The company also claims that Devin has been able to “pass practical engineering interviews from leading AI companies”, and complete “real jobs” posted on the freelancing platform Upwork.
Believe the hype?
Alongside Cognition’s announcement came a slew of supportive posts on social media from friendly developers with early access to the tool. Patrick Collison, the Stripe cofounder, said that the examples included in the company’s video weren’t just cherry-picked. “Devin is, in my experience, very impressive in practice,” he wrote. Former OpenSea chief technical officer Alex Atallah said, “This is the first AI agent I’ve used that feels like a real, useful person is on the other end.”
Social media users have also joked about quitting their jobs and taking up hobbies full-time now that Devin has been launched.
“This is awesome and frightening at the same time,” says Humberto Cuadra, a senior software engineer at Flying Man Productions. “It shook the software community and many developers are wondering if they will be out of jobs soon. I think there is some truth to that. Tools like Devin will definitely diminish demand for simpler development jobs from the market – like website building or simple applications.”
But not everyone is convinced. “My position would be through reasoning rather than through experience – while the video is slick, I would still expect generative AI to get things wrong systemically, and it’s not clear to me whether they’d leave things in a state where an actual software engineer could get things back on track again,” says Eerke Boiten, a professor at De Montfort University in the UK.
While Devin’s state-of-the-art results on SWE-Bench are impressive in comparison to what’s gone before, they’re still in the low double-digits. “This now solves 1 out of 10 Github issues, oh wow congrats,” Nisten T. Tahiraj, a developer at Skunkworks AI, posted on X.
“From the videos, it seems it’s more of an advanced agent that can switch between certain tools,” Gergely Orosz wrote in his newsletter, The Pragmatic Engineer. “Still, at this point, Devin doesn’t feel more than a heavily work-in-progress prototype.”
What’s next?
Cutting through the hype, is this a significant leap from existing coding assistants, or a clever attempt to differentiate a product from its competitors? “Devin represents a true first step into agentive behavior for LLMs,” says Pietro Schirano at EverArt. “The way they package it is really good.”
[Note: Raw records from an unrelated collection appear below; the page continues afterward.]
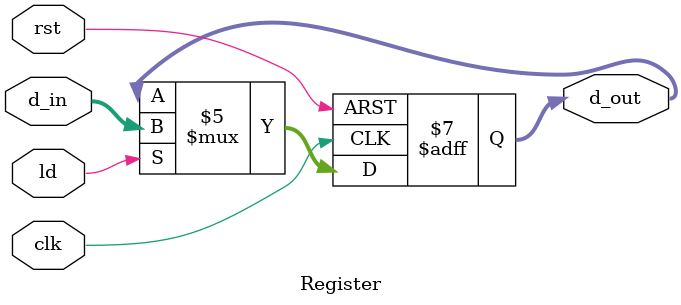
<source format=v>
module Register #(parameter N = 32) (
    clk, rst, ld, 
    d_in, 
    d_out
);
    input clk, rst, ld;
    input [N-1:0] d_in;
    output reg [N-1:0] d_out;
    
    always @(posedge clk, posedge rst)
    begin
        if (rst == 1'b1)
            d_out <= 32'b0;
        else if(ld == 1'b1)
            d_out <= d_in;
        else
            d_out <= d_out;
    end
    
endmodule

</source>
Schirano is cautiously optimistic about the performance of Devin. “The demo is really good, but at the same time, a lot of the things they show in the demo can be done just by asking [OpenAI’s] GPT-4,” he says.
The real question is whether Devin intends to help developers, or replace them. “If it’s for a developer, that’s great because a developer knows how to use it and understand if the code is correct, but if it’s for the general person who has never coded in their life, it could be useful, but we’re still far from someone with no coding experience doing something with it,” Schirano says.
It’s unclear when exactly developers will be able to get their hands on Devin, with access currently limited to a waitlist.